Odaya Hande ile Aslı girdiğinde, ikisi birlikte, "Alışveriş zamanı!" diye bağırdı. İkisine sorgulayıcı bakışlar attığımda, "Hayatı bu kadar mı seviyorsunuz gerçekten?" diyerek polar battaniyemi başıma kadar çekip yatağa gömüldüm.
"Hayatı sevmekten ziyade, senin hayata dönmeni istiyoruz. Sana yardımcı olmaya çalışıyoruz. Daha ne kadar yıpratacaksın kendini Allah aşkına ya? Hadi gidiyoruz. İtiraz kabul edilmiyor."
"Aynen öyle."
××
Saatler süren alışveriş sonunda eve dönmüş, kendimi yatağıma atmıştım tekrar. Kızların zoruyla deli gibi alışveriş yapmıştım ve şimdi depresyonuma kaldığım yerden devam edecektim.
Kulaklıklarımı kulağıma takıp, Cem Adrian'ın şarkılarından oluşan playlistime girdim ve bir şarkı açtım. Bu adamın sesini duyunca depresyona girmeyen bir insan yoktur diye umuyordum.
Boran'la ayrıldıktan sonra bir numaradan bana gelen fotoğrafı tekrar açtım. Fotoğrafı en ince detayına kadar incelediğimde beynimde bir ışık parladı. Yatakta doğrulup, fotoğrafı tekrar incelediğimde ne kadar salak olduğumu bir kez daha anladım.
"Lan kızlar! Buraya gelin, bir şey fark ettim!
Anında kapım açılıp, üçü birden bağırarak içeri girip yatağıma atladığında telefonum elimden fırladı. "Allah belanızı vermesin. Yavaş."
Aslı kalkıp yerden telefonumu aldı ve sanki üzerinde toz varmış gibi üzerini temizleyip bana verdi. "Noldu aşkım, söyle."
"Lan ben tam bir geri zekalıyım, biliyor musunuz?" Telefonu alıp fotoğrafı açarken Hande'nin, "Evet, biliyoruz. Bunu mu fark etmiştin?" deyişiyle duraksadım. Bayık gözlerle ona baktığımda bana öpücük attı.
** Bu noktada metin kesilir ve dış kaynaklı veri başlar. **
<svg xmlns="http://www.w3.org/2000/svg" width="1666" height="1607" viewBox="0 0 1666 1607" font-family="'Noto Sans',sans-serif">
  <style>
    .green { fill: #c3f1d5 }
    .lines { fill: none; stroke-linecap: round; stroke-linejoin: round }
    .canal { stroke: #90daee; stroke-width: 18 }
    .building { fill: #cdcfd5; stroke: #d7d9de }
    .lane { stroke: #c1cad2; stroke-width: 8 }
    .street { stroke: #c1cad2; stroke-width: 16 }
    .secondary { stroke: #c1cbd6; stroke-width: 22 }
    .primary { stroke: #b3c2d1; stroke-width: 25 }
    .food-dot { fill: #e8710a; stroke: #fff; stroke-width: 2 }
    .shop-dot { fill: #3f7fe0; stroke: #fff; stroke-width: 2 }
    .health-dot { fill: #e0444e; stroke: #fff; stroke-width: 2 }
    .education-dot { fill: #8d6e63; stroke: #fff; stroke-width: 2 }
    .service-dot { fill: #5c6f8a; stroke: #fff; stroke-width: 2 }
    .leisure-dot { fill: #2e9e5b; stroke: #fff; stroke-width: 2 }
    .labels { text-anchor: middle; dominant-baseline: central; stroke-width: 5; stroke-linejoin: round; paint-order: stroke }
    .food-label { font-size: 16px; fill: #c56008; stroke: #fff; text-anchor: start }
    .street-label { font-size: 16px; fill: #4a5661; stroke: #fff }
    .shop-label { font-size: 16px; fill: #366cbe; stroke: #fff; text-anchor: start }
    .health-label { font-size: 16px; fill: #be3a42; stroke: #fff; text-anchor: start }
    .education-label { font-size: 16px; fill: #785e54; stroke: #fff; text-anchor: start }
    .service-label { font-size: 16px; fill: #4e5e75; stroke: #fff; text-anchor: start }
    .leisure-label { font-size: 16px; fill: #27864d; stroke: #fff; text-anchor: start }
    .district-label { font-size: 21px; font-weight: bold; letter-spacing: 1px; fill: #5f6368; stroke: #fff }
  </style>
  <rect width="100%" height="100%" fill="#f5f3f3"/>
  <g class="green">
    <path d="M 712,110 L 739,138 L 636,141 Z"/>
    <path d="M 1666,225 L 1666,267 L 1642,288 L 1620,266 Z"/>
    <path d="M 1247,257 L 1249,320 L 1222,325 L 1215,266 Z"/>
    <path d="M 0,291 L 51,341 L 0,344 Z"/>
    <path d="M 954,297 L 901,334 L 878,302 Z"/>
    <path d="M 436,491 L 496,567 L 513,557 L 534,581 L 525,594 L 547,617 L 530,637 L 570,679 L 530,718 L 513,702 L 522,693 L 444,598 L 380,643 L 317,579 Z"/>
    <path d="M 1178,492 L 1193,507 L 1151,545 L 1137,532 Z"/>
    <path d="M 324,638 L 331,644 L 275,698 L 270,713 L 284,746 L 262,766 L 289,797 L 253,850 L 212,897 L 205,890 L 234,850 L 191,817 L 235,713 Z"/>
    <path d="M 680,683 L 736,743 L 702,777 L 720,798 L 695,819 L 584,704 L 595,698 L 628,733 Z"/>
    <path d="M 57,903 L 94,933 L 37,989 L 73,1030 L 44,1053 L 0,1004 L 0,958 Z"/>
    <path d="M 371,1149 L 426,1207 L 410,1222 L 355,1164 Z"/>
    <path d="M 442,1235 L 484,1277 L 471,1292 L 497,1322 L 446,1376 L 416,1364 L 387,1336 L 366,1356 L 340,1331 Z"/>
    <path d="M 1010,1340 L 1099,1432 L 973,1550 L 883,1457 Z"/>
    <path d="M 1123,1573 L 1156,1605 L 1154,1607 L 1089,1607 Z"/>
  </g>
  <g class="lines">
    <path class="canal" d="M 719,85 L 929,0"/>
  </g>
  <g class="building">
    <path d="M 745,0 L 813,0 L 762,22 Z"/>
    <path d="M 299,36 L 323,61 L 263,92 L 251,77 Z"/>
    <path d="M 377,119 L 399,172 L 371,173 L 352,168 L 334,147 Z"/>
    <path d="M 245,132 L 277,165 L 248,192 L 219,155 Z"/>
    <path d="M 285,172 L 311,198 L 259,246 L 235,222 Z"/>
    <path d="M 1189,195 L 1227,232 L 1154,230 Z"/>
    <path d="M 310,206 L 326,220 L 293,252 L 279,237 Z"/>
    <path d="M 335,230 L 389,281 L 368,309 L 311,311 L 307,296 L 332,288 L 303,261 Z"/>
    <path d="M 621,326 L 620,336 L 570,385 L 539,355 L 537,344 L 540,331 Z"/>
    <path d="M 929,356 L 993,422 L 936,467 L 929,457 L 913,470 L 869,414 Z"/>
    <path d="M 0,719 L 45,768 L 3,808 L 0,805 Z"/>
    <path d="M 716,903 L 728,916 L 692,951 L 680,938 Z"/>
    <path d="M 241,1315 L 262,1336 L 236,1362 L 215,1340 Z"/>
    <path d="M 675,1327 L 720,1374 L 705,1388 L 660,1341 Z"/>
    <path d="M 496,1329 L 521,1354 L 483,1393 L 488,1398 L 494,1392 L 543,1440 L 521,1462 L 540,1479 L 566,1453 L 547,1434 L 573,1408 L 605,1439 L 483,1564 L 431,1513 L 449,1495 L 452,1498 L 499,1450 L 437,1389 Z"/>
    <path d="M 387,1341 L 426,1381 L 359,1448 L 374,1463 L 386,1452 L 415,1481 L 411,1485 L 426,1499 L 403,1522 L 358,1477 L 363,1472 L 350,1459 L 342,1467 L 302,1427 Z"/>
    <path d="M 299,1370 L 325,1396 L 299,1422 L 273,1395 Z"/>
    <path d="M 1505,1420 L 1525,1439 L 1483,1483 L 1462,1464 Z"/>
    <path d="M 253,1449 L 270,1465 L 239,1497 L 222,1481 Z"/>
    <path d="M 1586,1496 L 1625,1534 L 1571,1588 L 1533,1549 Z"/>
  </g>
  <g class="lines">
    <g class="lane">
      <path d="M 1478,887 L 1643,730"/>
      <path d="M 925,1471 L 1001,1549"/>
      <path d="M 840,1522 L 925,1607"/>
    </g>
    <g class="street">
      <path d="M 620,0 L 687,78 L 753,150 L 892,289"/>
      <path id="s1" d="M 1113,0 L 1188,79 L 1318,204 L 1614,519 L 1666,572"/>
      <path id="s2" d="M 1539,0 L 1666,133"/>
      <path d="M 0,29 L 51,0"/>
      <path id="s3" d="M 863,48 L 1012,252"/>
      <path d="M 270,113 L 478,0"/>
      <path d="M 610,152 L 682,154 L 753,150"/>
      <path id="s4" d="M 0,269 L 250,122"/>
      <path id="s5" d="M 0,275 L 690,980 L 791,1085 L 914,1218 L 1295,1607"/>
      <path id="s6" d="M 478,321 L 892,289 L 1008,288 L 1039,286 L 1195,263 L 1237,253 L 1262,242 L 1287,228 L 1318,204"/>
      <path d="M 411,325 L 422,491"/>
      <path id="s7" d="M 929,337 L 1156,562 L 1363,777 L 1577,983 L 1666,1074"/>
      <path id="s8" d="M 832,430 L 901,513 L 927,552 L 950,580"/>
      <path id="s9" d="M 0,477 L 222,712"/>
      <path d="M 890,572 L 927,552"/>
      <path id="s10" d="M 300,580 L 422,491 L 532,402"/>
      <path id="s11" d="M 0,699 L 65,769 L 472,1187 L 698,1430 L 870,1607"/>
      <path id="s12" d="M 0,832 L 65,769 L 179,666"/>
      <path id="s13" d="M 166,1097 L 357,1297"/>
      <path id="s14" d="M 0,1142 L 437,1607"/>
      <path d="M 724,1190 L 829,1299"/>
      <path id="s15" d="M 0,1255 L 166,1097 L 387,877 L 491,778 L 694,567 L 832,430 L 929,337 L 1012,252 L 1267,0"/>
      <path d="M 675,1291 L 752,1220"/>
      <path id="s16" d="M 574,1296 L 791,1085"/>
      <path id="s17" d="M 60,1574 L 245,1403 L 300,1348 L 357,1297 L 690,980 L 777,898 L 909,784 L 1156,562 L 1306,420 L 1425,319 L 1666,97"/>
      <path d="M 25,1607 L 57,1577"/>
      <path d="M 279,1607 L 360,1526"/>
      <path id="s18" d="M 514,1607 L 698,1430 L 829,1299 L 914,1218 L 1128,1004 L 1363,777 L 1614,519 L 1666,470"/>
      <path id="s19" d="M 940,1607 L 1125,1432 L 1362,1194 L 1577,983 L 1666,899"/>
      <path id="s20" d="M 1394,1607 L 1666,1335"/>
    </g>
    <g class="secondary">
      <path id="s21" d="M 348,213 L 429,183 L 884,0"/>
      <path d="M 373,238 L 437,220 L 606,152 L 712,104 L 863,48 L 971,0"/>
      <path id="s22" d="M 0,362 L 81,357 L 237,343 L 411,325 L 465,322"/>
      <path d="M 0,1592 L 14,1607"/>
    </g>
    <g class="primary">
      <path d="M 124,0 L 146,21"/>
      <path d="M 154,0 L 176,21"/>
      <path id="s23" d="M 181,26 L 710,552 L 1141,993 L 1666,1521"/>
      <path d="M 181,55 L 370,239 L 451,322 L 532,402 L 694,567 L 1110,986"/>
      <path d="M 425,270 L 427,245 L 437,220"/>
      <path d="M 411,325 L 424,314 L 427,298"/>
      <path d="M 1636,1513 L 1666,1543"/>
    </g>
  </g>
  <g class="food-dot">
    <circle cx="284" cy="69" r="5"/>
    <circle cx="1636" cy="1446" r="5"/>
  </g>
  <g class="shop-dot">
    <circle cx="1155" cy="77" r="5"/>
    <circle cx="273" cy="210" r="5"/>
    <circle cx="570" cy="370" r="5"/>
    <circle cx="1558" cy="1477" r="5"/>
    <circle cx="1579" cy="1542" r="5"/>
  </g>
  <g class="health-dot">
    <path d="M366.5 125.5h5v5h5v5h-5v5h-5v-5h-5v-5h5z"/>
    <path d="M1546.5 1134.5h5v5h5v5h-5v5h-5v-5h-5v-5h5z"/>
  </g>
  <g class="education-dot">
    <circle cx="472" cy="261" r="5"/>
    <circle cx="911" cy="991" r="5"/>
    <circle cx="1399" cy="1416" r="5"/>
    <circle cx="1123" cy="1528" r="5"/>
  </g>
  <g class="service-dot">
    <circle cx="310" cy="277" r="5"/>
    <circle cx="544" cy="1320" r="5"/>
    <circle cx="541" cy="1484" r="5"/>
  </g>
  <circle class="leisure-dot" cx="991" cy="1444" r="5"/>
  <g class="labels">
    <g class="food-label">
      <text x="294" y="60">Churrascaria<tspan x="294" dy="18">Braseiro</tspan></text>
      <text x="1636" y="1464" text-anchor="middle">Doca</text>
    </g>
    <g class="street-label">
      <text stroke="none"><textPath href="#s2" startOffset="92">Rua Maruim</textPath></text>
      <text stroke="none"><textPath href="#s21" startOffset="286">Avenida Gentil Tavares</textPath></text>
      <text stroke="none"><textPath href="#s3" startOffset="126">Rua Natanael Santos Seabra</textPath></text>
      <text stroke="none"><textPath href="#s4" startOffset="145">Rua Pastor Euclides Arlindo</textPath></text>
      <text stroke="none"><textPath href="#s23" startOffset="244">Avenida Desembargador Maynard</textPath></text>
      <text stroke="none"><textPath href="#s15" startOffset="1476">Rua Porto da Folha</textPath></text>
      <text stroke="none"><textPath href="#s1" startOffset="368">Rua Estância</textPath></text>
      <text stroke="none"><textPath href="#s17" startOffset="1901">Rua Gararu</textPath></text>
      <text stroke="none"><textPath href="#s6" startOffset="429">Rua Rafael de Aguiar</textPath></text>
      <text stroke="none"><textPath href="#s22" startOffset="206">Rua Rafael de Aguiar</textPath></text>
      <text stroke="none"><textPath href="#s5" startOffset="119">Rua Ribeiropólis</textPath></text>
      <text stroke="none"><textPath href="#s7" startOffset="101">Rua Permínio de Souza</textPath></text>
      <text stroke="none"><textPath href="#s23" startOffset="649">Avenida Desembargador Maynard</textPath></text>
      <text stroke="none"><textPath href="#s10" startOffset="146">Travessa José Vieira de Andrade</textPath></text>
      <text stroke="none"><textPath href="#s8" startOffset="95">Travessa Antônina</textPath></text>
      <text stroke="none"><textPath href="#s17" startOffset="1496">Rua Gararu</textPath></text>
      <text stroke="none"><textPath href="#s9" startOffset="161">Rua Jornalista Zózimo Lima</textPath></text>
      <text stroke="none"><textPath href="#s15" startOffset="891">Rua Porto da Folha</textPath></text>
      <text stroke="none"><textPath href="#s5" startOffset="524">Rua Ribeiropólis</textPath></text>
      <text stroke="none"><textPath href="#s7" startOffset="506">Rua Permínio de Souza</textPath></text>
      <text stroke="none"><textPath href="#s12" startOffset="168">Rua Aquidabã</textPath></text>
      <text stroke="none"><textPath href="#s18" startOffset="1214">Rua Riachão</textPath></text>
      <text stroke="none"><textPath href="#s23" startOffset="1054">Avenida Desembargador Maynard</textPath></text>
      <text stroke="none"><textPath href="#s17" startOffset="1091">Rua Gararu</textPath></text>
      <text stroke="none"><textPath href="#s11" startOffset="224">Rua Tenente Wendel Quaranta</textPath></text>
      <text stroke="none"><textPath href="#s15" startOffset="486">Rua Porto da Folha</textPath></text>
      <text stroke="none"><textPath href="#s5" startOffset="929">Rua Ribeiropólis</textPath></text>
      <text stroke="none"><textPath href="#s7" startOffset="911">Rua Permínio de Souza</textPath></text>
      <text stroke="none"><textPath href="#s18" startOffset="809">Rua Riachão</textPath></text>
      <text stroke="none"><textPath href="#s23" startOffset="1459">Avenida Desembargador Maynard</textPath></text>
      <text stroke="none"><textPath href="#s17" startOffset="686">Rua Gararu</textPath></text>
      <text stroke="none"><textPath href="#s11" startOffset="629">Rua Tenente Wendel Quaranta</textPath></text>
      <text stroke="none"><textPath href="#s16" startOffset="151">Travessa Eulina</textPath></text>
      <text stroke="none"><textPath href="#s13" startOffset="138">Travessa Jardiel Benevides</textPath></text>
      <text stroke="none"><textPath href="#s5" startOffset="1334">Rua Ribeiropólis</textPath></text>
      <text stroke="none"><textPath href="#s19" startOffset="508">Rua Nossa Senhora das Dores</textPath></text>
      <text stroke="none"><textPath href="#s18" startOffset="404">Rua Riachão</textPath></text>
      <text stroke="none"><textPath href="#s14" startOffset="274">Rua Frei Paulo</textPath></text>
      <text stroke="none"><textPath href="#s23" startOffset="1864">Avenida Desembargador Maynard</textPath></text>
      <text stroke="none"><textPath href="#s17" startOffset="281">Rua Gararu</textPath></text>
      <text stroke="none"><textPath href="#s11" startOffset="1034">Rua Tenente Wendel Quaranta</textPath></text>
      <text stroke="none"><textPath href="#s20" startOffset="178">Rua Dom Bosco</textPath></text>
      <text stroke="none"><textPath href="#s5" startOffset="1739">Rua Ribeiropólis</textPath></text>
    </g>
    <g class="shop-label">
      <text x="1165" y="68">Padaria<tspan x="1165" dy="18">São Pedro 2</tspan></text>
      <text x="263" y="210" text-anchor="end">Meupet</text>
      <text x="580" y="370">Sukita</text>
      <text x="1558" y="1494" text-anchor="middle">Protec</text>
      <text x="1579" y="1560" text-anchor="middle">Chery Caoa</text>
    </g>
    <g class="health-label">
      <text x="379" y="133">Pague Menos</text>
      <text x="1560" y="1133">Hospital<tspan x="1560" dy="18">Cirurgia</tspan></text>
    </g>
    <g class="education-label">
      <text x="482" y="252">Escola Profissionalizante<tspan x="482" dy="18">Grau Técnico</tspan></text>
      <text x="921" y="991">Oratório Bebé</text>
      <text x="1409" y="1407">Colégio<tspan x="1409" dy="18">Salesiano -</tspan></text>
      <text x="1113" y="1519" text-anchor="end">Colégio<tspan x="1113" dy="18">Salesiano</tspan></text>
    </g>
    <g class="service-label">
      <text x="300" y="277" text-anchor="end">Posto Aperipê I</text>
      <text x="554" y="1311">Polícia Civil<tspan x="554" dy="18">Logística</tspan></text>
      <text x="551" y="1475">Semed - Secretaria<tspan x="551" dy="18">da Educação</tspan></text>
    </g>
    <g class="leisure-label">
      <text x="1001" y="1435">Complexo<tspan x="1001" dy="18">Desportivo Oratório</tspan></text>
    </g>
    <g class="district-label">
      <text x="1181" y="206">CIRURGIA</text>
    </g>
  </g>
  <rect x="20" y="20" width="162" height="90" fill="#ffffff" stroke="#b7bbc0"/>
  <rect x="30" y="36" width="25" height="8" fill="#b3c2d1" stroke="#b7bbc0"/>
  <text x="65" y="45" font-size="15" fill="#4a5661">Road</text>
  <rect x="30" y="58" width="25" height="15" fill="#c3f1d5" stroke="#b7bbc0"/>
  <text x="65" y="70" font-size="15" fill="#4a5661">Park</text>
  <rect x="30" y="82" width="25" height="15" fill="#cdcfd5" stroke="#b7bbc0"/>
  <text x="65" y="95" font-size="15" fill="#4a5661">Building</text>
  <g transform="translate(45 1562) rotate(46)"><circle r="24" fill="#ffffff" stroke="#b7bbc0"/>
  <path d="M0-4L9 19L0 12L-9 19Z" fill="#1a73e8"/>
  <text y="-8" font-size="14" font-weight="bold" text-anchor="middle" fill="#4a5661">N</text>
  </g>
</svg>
"Sen gerçekten geri zekalısın. Bu fotoğraf galerinde ne bok yiyor acaba?"
"Ver şu telefonu."
Aslı telefonumu almaya çalıştığında sıkı sıkı tuttum telefonu. "Onu sakince bırak!"
Kaşlarını çattığında telefonumu alıp parlaklığını açtım ve fotoğrafı onlara gösterdim."Bu fotoğraf yeni değil. Yeni olmasına imkan yok. Ben bu fotoğrafı gördüm Boran'ı stalklarken. Geçen yaz değil, ondan öncesinden kalma bir fotoğraf. Baya eski. Leyla geri zekalı olabilir ama ben değilim-"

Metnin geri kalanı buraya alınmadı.